## Consegna
Mostra, riportandola per intero, ogni riga dei dati in cui compare la stringa "range".

(Voci archiviate)
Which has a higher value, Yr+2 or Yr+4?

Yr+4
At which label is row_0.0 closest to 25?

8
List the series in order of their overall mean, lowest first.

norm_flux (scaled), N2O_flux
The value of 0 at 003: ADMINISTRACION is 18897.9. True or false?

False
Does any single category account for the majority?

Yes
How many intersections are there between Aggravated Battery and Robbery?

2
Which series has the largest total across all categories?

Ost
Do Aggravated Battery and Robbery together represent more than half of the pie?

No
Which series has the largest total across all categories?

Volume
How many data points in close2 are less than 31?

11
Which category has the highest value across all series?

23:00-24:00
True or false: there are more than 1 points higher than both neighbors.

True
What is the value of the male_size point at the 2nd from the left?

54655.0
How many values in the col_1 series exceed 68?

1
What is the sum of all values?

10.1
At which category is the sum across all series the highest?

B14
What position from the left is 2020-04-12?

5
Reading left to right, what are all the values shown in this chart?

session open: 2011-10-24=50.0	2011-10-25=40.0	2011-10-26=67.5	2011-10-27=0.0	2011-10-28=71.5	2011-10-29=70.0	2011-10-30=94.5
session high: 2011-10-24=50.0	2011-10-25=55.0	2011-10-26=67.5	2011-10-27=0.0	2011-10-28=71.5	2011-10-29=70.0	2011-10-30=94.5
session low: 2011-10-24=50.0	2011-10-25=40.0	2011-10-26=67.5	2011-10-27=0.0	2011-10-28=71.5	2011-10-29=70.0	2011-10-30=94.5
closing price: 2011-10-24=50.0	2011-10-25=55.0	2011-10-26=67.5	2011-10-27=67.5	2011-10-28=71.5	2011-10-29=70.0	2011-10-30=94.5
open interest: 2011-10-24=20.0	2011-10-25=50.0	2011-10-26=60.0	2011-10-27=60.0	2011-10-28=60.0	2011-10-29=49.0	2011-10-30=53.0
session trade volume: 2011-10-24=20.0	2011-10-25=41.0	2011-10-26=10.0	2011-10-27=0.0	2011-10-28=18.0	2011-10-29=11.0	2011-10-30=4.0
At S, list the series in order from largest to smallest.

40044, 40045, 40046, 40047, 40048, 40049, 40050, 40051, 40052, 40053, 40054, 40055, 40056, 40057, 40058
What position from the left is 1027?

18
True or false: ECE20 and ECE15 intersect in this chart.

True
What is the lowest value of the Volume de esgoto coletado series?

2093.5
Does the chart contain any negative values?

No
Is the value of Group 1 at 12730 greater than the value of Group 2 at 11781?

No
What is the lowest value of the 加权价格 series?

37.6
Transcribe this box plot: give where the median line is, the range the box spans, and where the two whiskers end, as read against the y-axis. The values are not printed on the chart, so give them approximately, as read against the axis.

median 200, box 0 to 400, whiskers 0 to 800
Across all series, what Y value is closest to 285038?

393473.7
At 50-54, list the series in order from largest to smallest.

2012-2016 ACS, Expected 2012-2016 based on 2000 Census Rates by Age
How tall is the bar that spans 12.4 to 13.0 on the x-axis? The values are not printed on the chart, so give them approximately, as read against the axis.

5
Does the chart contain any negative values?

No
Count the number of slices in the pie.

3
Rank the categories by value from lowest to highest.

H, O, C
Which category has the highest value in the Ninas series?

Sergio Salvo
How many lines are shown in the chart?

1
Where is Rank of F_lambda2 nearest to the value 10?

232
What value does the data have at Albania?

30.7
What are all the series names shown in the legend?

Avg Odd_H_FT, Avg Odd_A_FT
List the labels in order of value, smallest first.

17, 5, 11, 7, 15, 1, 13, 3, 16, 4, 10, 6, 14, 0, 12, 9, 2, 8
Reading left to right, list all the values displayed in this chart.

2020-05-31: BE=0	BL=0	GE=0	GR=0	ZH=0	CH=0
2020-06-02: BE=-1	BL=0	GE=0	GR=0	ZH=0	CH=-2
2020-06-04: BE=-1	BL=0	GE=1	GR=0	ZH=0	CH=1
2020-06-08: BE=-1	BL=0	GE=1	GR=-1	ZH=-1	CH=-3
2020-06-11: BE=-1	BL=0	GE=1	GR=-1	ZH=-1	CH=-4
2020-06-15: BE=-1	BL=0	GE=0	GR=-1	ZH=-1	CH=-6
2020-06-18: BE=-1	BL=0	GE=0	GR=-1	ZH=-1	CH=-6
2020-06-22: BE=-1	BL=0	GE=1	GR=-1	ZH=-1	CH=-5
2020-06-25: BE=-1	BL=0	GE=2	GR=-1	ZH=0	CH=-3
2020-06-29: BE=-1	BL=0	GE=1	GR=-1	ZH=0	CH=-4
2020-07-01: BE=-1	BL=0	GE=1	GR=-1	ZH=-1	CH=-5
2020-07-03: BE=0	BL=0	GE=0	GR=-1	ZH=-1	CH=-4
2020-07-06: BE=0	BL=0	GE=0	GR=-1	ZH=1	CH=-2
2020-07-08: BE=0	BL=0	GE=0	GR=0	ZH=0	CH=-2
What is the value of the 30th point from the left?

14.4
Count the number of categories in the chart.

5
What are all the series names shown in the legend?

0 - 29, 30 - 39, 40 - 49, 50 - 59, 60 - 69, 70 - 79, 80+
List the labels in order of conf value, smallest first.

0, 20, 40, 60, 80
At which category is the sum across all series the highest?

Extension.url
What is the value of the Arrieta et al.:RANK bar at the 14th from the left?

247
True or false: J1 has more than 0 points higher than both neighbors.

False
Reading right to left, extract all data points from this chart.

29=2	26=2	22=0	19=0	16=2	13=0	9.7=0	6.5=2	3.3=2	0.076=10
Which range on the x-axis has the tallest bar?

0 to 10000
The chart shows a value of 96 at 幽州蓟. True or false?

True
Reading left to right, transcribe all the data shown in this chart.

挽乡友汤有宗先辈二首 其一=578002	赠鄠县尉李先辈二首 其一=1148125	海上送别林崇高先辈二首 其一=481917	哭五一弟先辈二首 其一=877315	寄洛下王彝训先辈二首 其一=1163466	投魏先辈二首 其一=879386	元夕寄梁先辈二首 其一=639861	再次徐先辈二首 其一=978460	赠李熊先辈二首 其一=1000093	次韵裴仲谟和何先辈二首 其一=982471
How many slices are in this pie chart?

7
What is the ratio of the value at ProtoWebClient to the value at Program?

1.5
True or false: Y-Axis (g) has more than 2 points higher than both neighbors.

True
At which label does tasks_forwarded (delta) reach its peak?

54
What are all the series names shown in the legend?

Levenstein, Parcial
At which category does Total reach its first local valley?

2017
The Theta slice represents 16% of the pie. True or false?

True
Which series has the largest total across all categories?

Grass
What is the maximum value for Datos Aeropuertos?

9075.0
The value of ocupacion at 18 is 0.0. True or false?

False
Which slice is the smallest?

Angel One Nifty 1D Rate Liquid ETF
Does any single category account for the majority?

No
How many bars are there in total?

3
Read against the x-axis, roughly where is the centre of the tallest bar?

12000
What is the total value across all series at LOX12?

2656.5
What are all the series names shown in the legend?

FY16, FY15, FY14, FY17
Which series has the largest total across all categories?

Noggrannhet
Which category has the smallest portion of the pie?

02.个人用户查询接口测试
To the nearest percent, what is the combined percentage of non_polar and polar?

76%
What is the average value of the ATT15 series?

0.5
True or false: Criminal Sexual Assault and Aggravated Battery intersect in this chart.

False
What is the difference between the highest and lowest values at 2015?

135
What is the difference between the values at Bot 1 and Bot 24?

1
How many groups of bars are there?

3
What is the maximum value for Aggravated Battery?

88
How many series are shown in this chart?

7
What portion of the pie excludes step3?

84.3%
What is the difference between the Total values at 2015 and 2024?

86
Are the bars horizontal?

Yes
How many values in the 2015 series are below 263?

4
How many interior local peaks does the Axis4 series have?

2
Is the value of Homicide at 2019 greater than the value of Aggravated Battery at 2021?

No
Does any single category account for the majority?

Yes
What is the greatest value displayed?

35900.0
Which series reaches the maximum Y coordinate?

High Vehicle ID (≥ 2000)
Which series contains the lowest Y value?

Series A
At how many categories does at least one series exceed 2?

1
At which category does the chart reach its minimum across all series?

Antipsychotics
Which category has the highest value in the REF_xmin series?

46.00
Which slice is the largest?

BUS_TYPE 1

## Risultato
Transcribe this box plot: give where the median line is, the range the box spans, and where the two whiskers end, as read against the y-axis. The values are not printed on the chart, so give them approximately, as read against the axis.
Which range on the x-axis has the tallest bar?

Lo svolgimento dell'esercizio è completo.